Before I even took the referral to my GI, I figured every single test would come back negative, all showing up as normal.  The odds of a tumor or something like that in me are slim to none (again, something I'm very thankful for) but being sick, really sick, and having all medical tests show that you are fine, is frustrating, painful, even embarrassing.  Like I'm making it all up, like it's not real.  It feels very invalidating.

But, having diarrhea at least once a day for almost a year, feeling exhausted and having symptoms get worse instead of better forced my hand.

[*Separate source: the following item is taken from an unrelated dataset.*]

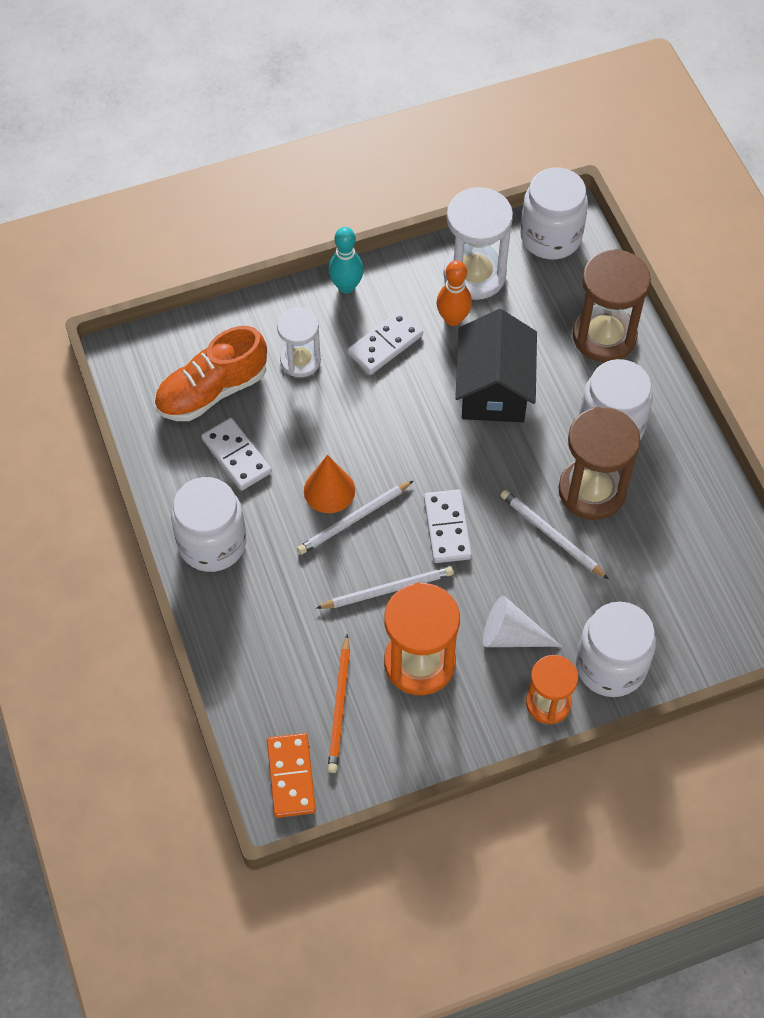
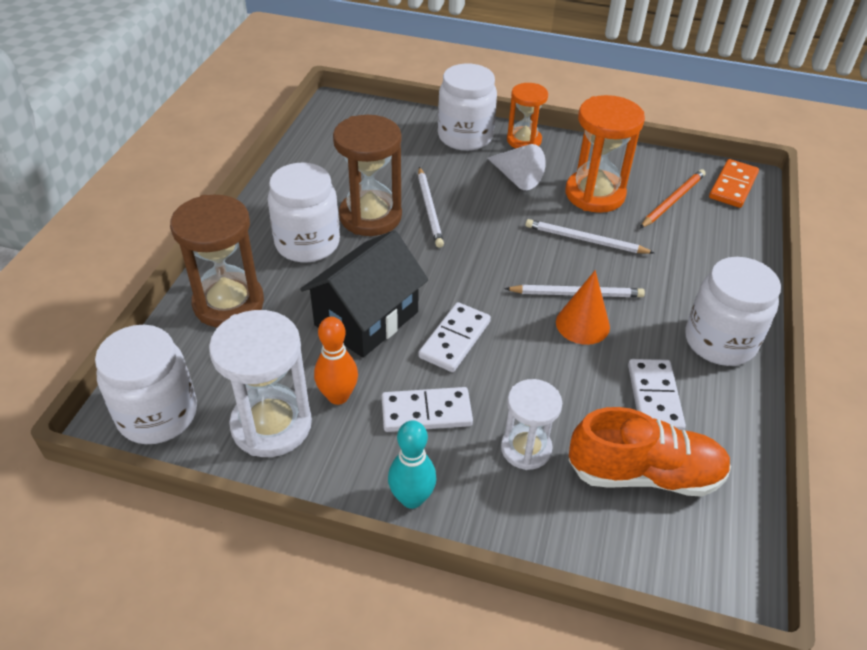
camera: 145 degrees left, 15 degrees down
(447, 528) = (504, 251): white domino -> white domino (454, 339)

I have to start down this path of doctors and tests, and changing how I eat, and how I live, and how I move, and how I interact with my friends and family.

All signs tell me I'll never have the life I had, I don't expect to be back on top of my marathon game any time soon (grocery shopping is now an exhausting effort that takes the better part of my day).  I don't expect going out to eat, or having dinner at a friends house will ever be the same.  I fully expect that I'll get to a point where I'll be just humming along, and then, WHAM - sick again.

My health care team is working on diagnosing me, but in the mean time, with the support of a few friends, namely, Kelli H, I've removed gluten and dairy from my already meat free diet.  I feel like Celiac Disease (not that I've been diagnosed with it) is one of those things where one is licked, even before beginning.  So many things are out of your control.  Gluten has a way of sneaking into places, even when you are extra careful.  But you have to begin, and you have to see it through.



Removing gluten is indeed helping my stomach.  I'm not "cured" but my stomach is inching towards better.  I'm constantly exhausted.  But, I've begun, I've started down the path of working with my doctors and trying to "cure" myself.  There will be days that will feel like a loss, and days that feel like a win.  But I've started, and I'll see it through.

I'll lean on my friends, my family, and my own inner strength. And a special shout out to Amanda C.  We've been friends since...  Well, it's been a while.  And we've lost touch for more than a couple years.  I'm so happy to have her support back in my life.  I only hope I make her smile half as much as she makes me smile.